### INSTRUCTION 1:
Return every line of the transcribed page contents entries below word for word, covering all of the entries, and omit the pictures from your answer.

### TEXT SECTION:
----

The Pennsylvania State Ethics Commission is investigating former Mayor John F. Street's role in awarding millions of dollars of Philadelphia Housing Authority legal work to his son's former law firm, according to documents and interviews.

The Pennsylvania State Ethics Commission is investigating former Mayor John F. Street's role in awarding millions of dollars of Philadelphia Housing Authority legal work to his son's former law firm, according to documents and interviews.

Street became chairman of the PHA board in 2004 and voted on at least five occasions to give PHA contracts to Wolf Block Schorr & Solis-Cohen L.L.P., records show. His son, Sharif, billed PHA more than $700,000 while working as an attorney assigned to the PHA account at the now-defunct firm.

The commission is responsible for overseeing the actions of public officials. If it finds that a violation of law has occurred, it can assess fines, order restitution, and also refer the matter for criminal prosecution.

Sherry A. Swirsky, PHA's deputy general counsel, said Thursday that the ethics commission subpoenaed PHA records and e-mails, and has interviewed one housing authority employee who kept board minutes.

"Whatever they have asked me for I'm in the process of getting them," said Swirsky, who said the commission was seeking documents about Sharif Street's work. "There's no debate with them, no dispute. They will get whatever they are seeking."

Street headed the board until last March, when the U.S. Department of Housing and Urban Development pressured all five commissioners to resign and took control of the authority. HUD funds most of PHA's budget.

Sharif Street, who now works with another Philadelphia law firm, did not respond to requests for comment.

John F. Street, Philadelphia's mayor from January 2000 until January 2008, has denied wrongdoing.

"Hopefully, Wolf Block or PHA will make all the relevant information available so we can move on," Street said in an e-mail Thursday.

He repeated a previous statement he issued earlier this year when HUD's Inspector General called his votes for Wolf Block business a conflict of interest.

"I was assured then and am confident I conducted myself well within ethical rules governing PHA contracting practices as defined by the appropriate federal regulations."

"The resolutions I voted on did NOT require Wolf Block [to] get law business," he wrote.

He said the board only "prequalified" the law firms and PHA's executive director selected the firms that actually would be used by PHA.

The inspector general report in March said Street violated both federal and state regulations.

In particular, the report quoted a 2004 opinion by PHA's former general counsel that Pennsylvania state regulations "would prohibit Mr. Street from voting on any issue relating to Wolf Block's contracts with PHA."

The HUD inspector general's office referred the March audit to its criminal division, according to records and interviews. The status of that investigation could not be immediately determined.

The Ethics Commission requested documents from PHA on Sept. 13, state records show.

But the housing authority did not immediately turn over the information, prompting the commission to file an appeal with the state's Office of Open Records and making the matter public.

The commission's request was for all Wolf Block legal billings from December 2004 and December 2009 for Sharif Street work.

Sharif Street left Wolf Block in late 2008. He tried to resume work for PHA through another law firm under contract with there authority.

But this time around, the move prompted questions inside PHA about whether his legal work for the authority was a conflict of interest, PHA documents show.

In December 2008, former PHA Executive Director Carl R. Greene directed James Eisenhower, an outside attorney who worked closely with Greene, to discuss the younger Street's work with Alan Kessler, a Wolf Block partner at the time.

----

Transcribed page contents
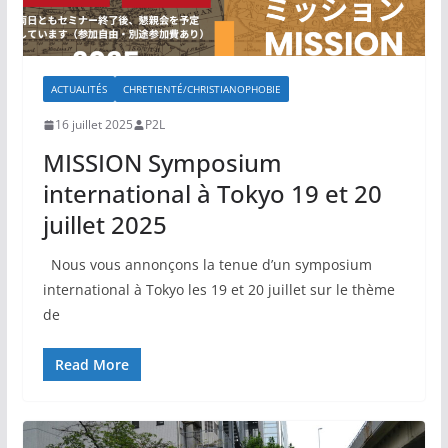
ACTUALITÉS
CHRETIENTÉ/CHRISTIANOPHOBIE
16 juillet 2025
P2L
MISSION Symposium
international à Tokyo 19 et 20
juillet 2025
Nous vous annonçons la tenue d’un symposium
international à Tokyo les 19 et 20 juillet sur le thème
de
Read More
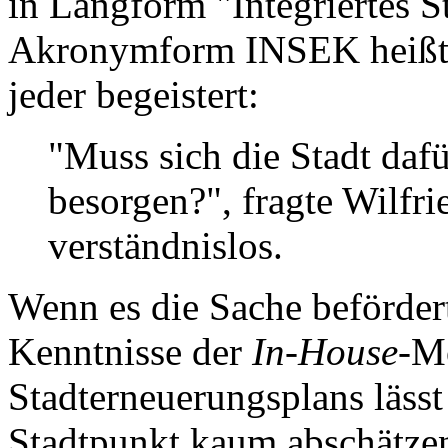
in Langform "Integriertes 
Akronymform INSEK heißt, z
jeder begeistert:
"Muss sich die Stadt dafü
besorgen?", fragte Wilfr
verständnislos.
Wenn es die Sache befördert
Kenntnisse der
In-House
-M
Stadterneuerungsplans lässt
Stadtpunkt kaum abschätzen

----

### INSTRUCTION 2:
In the article on the ethics investigation, rename "Wolf Block" as "WolfBlock" and give back the part that opens with the words containing "John F. Street, Philadelphia's" and closes with "used by PHA.".

### EXERCISE SOLUTION 1:
ACTUALITÉS
CHRETIENTÉ/CHRISTIANOPHOBIE
16 juillet 2025
P2L
MISSION Symposium
international à Tokyo 19 et 20
juillet 2025
Nous vous annonçons la tenue d’un symposium
international à Tokyo les 19 et 20 juillet sur le thème
de
Read More
in Langform "Integriertes 
Akronymform INSEK heißt, z
jeder begeistert:
"Muss sich die Stadt dafü
besorgen?", fragte Wilfr
verständnislos.
Wenn es die Sache befördert
Kenntnisse der
In-House
-M
Stadterneuerungsplans lässt
Stadtpunkt kaum abschätzen

### EXERCISE SOLUTION 2:
John F. Street, Philadelphia's mayor from January 2000 until January 2008, has denied wrongdoing.

"Hopefully, WolfBlock or PHA will make all the relevant information available so we can move on," Street said in an e-mail Thursday.

He repeated a previous statement he issued earlier this year when HUD's Inspector General called his votes for WolfBlock business a conflict of interest.

"I was assured then and am confident I conducted myself well within ethical rules governing PHA contracting practices as defined by the appropriate federal regulations."

"The resolutions I voted on did NOT require WolfBlock [to] get law business," he wrote.

He said the board only "prequalified" the law firms and PHA's executive director selected the firms that actually would be used by PHA.